The problem for diners is that the view of set menus as the only option has been complicated by the global popularity of the Japanese style of omakase eating. At a great restaurant in Japan you often say you will eat omakase which translates, very loosely, to ‘whatever the chef wants.’
In Japanese cooking --- even more than French --- the chefs are the point. They spend so long mastering their craft, so anybody who goes to a top Japanese restaurant is really going for the chefs. Guests have so much respect for the chefs, for their skills and for their years of training that they are content to leave it to them.
A top chef will know which vegetable is at its freshest that day. He will know whether the tuna has aged to the point where it can finally be served.
At such a place, you don’t just say, “two portions of shrimp tempura and two salmon rolls, please?” If you did, they would throw you out.
Because most of us will visit such temples of gastronomic excellence not more than a few times in our own lifetimes, if at all, we are content to let the chef make the decisions for us.
But do the rules of Japanese haute cuisine apply to the rest of the world? Many chefs think they do. And often they are right.
But mostly, they are wrong.
Following on from the popularity of Japanese omakase, too many western chefs have dispensed with their a la carte menus and serve only a set menu. Nor do they tell you what each dish is like. I remember going to Eleven Madison Park in New York, before the restaurant had received its third Michelin star and the menu said simply beef or duck with very little description of the dish. Each dish was a surprise and, of course, the food was great so nobody minded.
Many great restaurants around the world now only offer a tasting menu with very little choice. At the Fat Duck in Bray, I had one of the most exciting meals of my life though no choice was offered and Heston Blumenthal sat on my table, willing me to like everything (I did).
At Osteria Francesca , we had no say in the food but it was served with such ebullience by Massimo Bottura that even if it had not been as fabulous as it turned out to be, we would have been happy anyway.
So far so good.
It is worth remembering that in Japan, omakase is associated with great chefs. Nobody imagines that an ordinary chef is so wonderful that it is fine to rob customers of choice and force them to eat whatever he makes.
Sadly, that is what’s now happening all over the world. Even very ordinary chefs are refusing to present a la carte menus, and are saying “take-what-I-cook-or-go-elsewhere. Not all of those chefs are entirely without talent so one or two or the 12 or so dishes on the tasting menu may be good. But you have to eat an awful lot of rubbish to get to them.
If you are Gaggan Anand and every dish is a revelation, then a tasting menu can be amazing. But I am getting fed up of the ubiquitous modern tasting menu where mediocre chefs deny customers their right to choose and load them with wasted calories only because they think they are geniuses.

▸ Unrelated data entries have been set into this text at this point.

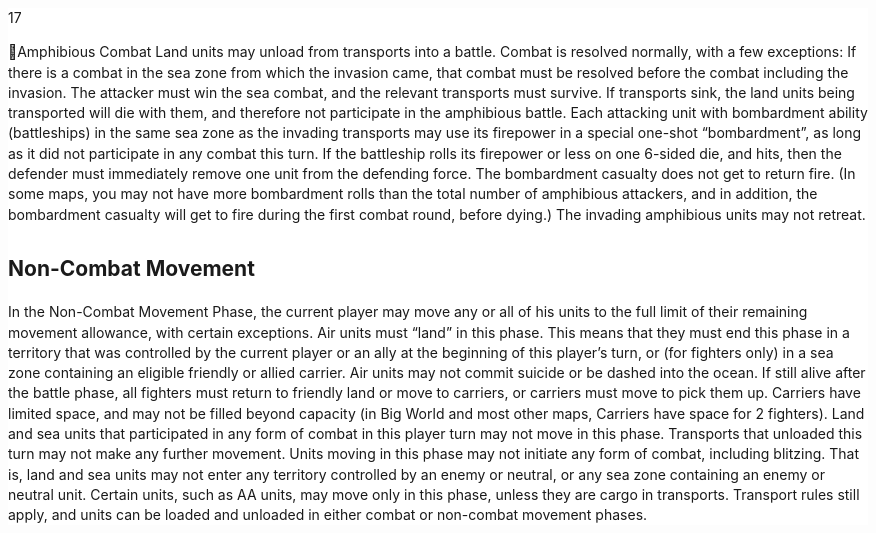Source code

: 17


Amphibious Combat
Land units may unload from transports into a battle. Combat is resolved normally, with a few exceptions:
If there is a combat in the sea zone from which the invasion came, that combat must be resolved before
the combat including the invasion. The attacker must win the sea combat, and the relevant transports
must survive. If transports sink, the land units being transported will die with them, and therefore not
participate in the amphibious battle.
Each attacking unit with bombardment ability (battleships) in the same sea zone as the invading
transports may use its firepower in a special one-shot “bombardment”, as long as it did not participate in
any combat this turn. If the battleship rolls its firepower or less on one 6-sided die, and hits, then the
defender must immediately remove one unit from the defending force. The bombardment casualty does
not get to return fire. (In some maps, you may not have more bombardment rolls than the total number
of amphibious attackers, and in addition, the bombardment casualty will get to fire during the first
combat round, before dying.)
The invading amphibious units may not retreat.

## Non-Combat Movement

In the Non-Combat Movement Phase, the current player may move any or all of his units to the full limit of their
remaining movement allowance, with certain exceptions.
Air units must “land” in this phase. This means that they must end this phase in a territory that was
controlled by the current player or an ally at the beginning of this player’s turn, or (for fighters only) in a
sea zone containing an eligible friendly or allied carrier.
Air units may not commit suicide or be dashed into the ocean. If still alive after the battle phase, all
fighters must return to friendly land or move to carriers, or carriers must move to pick them up. Carriers
have limited space, and may not be filled beyond capacity (in Big World and most other maps, Carriers
have space for 2 fighters).
Land and sea units that participated in any form of combat in this player turn may not move in this phase.
Transports that unloaded this turn may not make any further movement.
Units moving in this phase may not initiate any form of combat, including blitzing. That is, land and sea
units may not enter any territory controlled by an enemy or neutral, or any sea zone containing an enemy
or neutral unit.
Certain units, such as AA units, may move only in this phase, unless they are cargo in transports.
Transport rules still apply, and units can be loaded and unloaded in either combat or non-combat movement
phases.
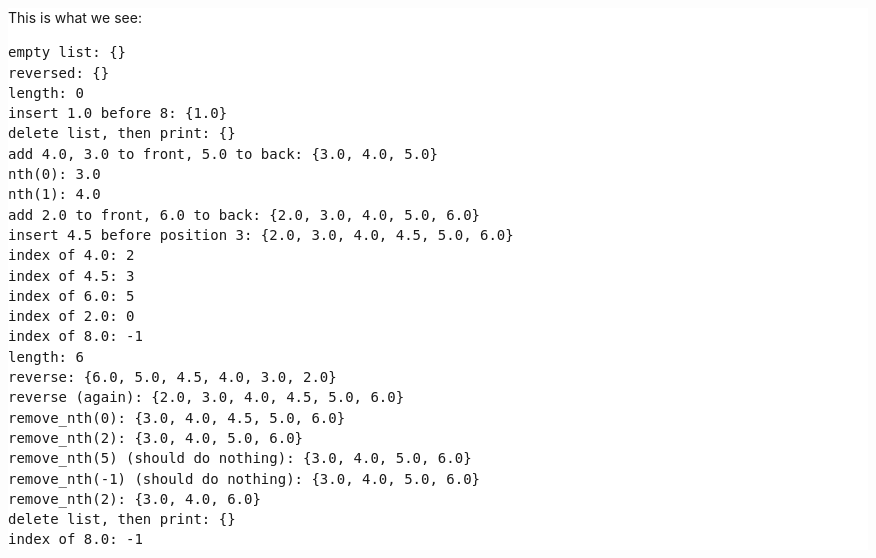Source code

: This is what we see:

<pre>
empty list: {}
reversed: {}
length: 0
insert 1.0 before 8: {1.0}
delete list, then print: {}
add 4.0, 3.0 to front, 5.0 to back: {3.0, 4.0, 5.0}
nth(0): 3.0
nth(1): 4.0
add 2.0 to front, 6.0 to back: {2.0, 3.0, 4.0, 5.0, 6.0}
insert 4.5 before position 3: {2.0, 3.0, 4.0, 4.5, 5.0, 6.0}
index of 4.0: 2
index of 4.5: 3
index of 6.0: 5
index of 2.0: 0
index of 8.0: -1
length: 6
reverse: {6.0, 5.0, 4.5, 4.0, 3.0, 2.0}
reverse (again): {2.0, 3.0, 4.0, 4.5, 5.0, 6.0}
remove_nth(0): {3.0, 4.0, 4.5, 5.0, 6.0}
remove_nth(2): {3.0, 4.0, 5.0, 6.0}
remove_nth(5) (should do nothing): {3.0, 4.0, 5.0, 6.0}
remove_nth(-1) (should do nothing): {3.0, 4.0, 5.0, 6.0}
remove_nth(2): {3.0, 4.0, 6.0}
delete list, then print: {}
index of 8.0: -1
</pre>

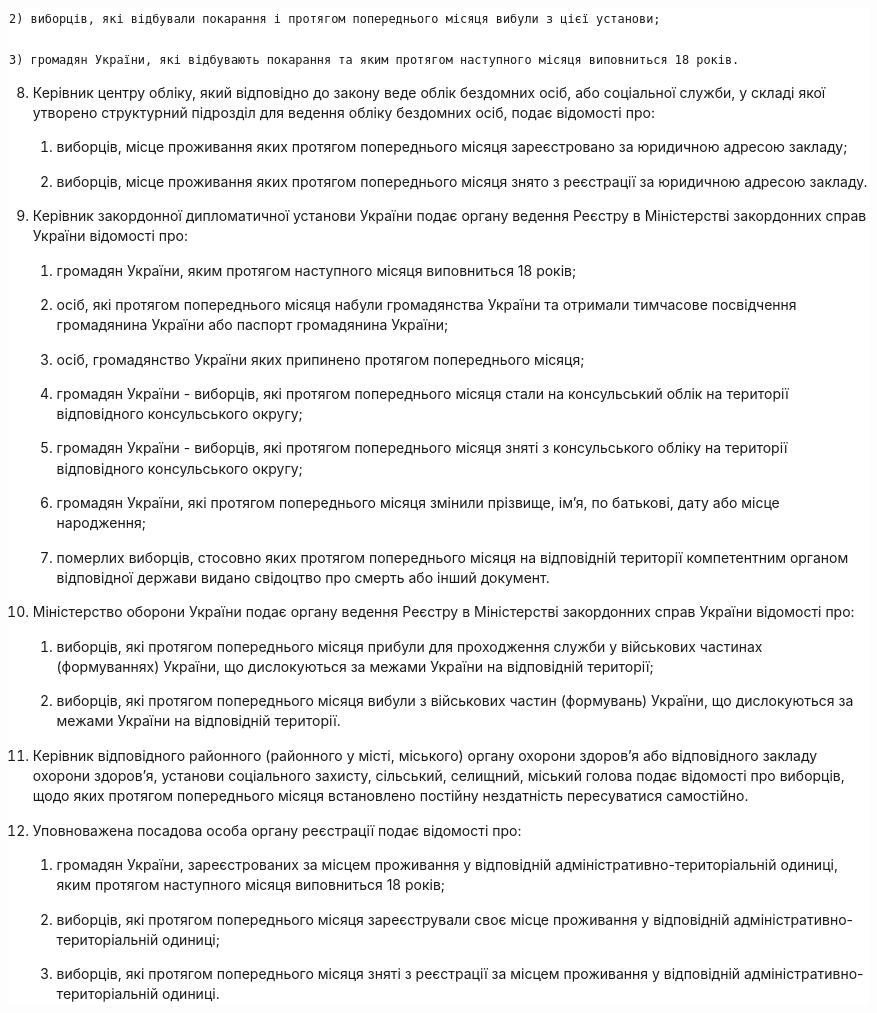     2) виборців, які відбували покарання і протягом попереднього місяця вибули з цієї установи;

    3) громадян України, які відбувають покарання та яким протягом наступного місяця виповниться 18 років.

8. Керівник центру обліку, який відповідно до закону веде облік бездомних осіб, або соціальної служби, у складі якої утворено структурний підрозділ для ведення обліку бездомних осіб, подає відомості про:
    
    1) виборців, місце проживання яких протягом попереднього місяця зареєстровано за юридичною адресою закладу;
    
    2) виборців, місце проживання яких протягом попереднього місяця знято з реєстрації за юридичною адресою закладу.

9. Керівник закордонної дипломатичної установи України подає органу ведення Реєстру в Міністерстві закордонних справ України відомості про:

    1) громадян України, яким протягом наступного місяця виповниться 18 років;

    2) осіб, які протягом попереднього місяця набули громадянства України та отримали тимчасове посвідчення громадянина України або паспорт громадянина України;

    3) осіб, громадянство України яких припинено протягом попереднього місяця;

    4) громадян України - виборців, які протягом попереднього місяця стали на консульський облік на території відповідного консульського округу;

    5) громадян України - виборців, які протягом попереднього місяця зняті з консульського обліку на території відповідного консульського округу;

    6) громадян України, які протягом попереднього місяця змінили прізвище, ім’я, по батькові, дату або місце народження;

    7) померлих виборців, стосовно яких протягом попереднього місяця на відповідній території компетентним органом відповідної держави видано свідоцтво про смерть або інший документ.

10. Міністерство оборони України подає органу ведення Реєстру в Міністерстві закордонних справ України відомості про:

    1) виборців, які протягом попереднього місяця прибули для проходження служби у військових частинах (формуваннях) України, що дислокуються за межами України на відповідній території;

    2) виборців, які протягом попереднього місяця вибули з військових частин (формувань) України, що дислокуються за межами України на відповідній території.

11. Керівник відповідного районного (районного у місті, міського) органу охорони здоров’я або відповідного закладу охорони здоров’я, установи соціального захисту, сільський, селищний, міський голова подає відомості про виборців, щодо яких протягом попереднього місяця встановлено постійну нездатність пересуватися самостійно.

12. Уповноважена посадова особа органу реєстрації подає відомості про:

    1) громадян України, зареєстрованих за місцем проживання у відповідній адміністративно-територіальній одиниці, яким протягом наступного місяця виповниться 18 років;

    2) виборців, які протягом попереднього місяця зареєстрували своє місце проживання у відповідній адміністративно-територіальній одиниці;

    3) виборців, які протягом попереднього місяця зняті з реєстрації за місцем проживання у відповідній адміністративно-територіальній одиниці.
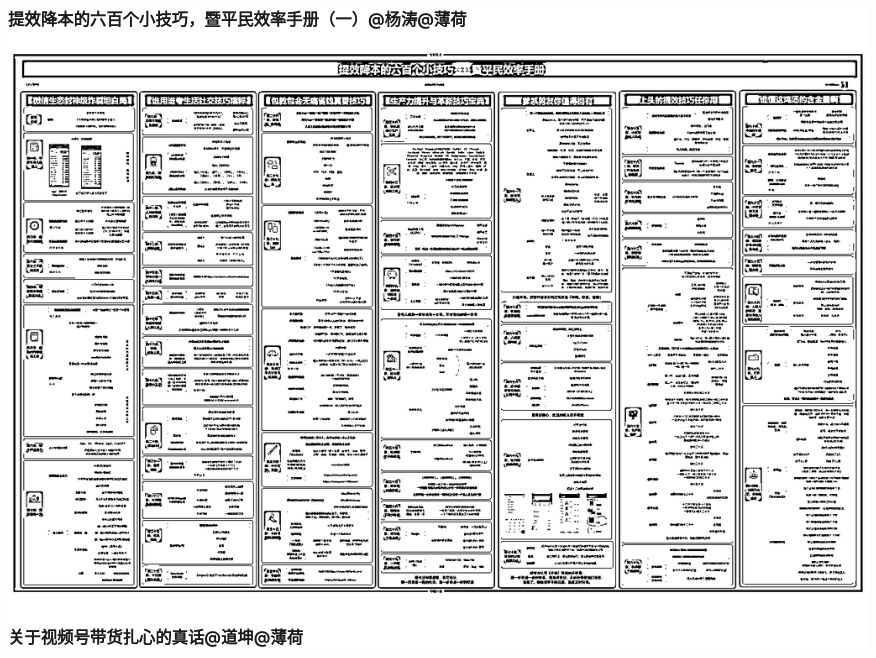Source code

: ### 提效降本的六百个小技巧，暨平民效率手册（一）@杨涛@薄荷

![](img/6b54fc9482a1df0bc9b2fdd179899cd1.png)

### 关于视频号带货扎心的真话@道坤@薄荷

Unfortunately for people who like food, many of these places do well and spawn imitators. Speaking for myself I can remember only a handful of enjoyable tasting menu experiences in India: Gresham Fernandes when he cooked dinner at St. Jude Bakery (thank God, he is back and cooking again); Varun Totlani at Masque and the team at Bangalore’s Farm Lore which does a fabulous job.
You can be flexible and do what Himanshu Saini does. If you want his Indian food then you go to Tresind in Dubai and order what you like. But if you want to see what the chef is working on, then you go to the smaller, more experimental Tresind Studio (two Michelin stars) in another part of town. That way you get the best of both worlds.
But otherwise, I am beginning to dread the curse of the tasting menu. If a chef can cook like Gaggan or Heston, then he or she can deny guests all choice. They won't mind. But if a chef can’t, then it’s time to dial down the ego and recognise that the customer is king and he has the right to spend his money on the dishes he finds interesting. And not on any rubbish that the chef pushes on to the table.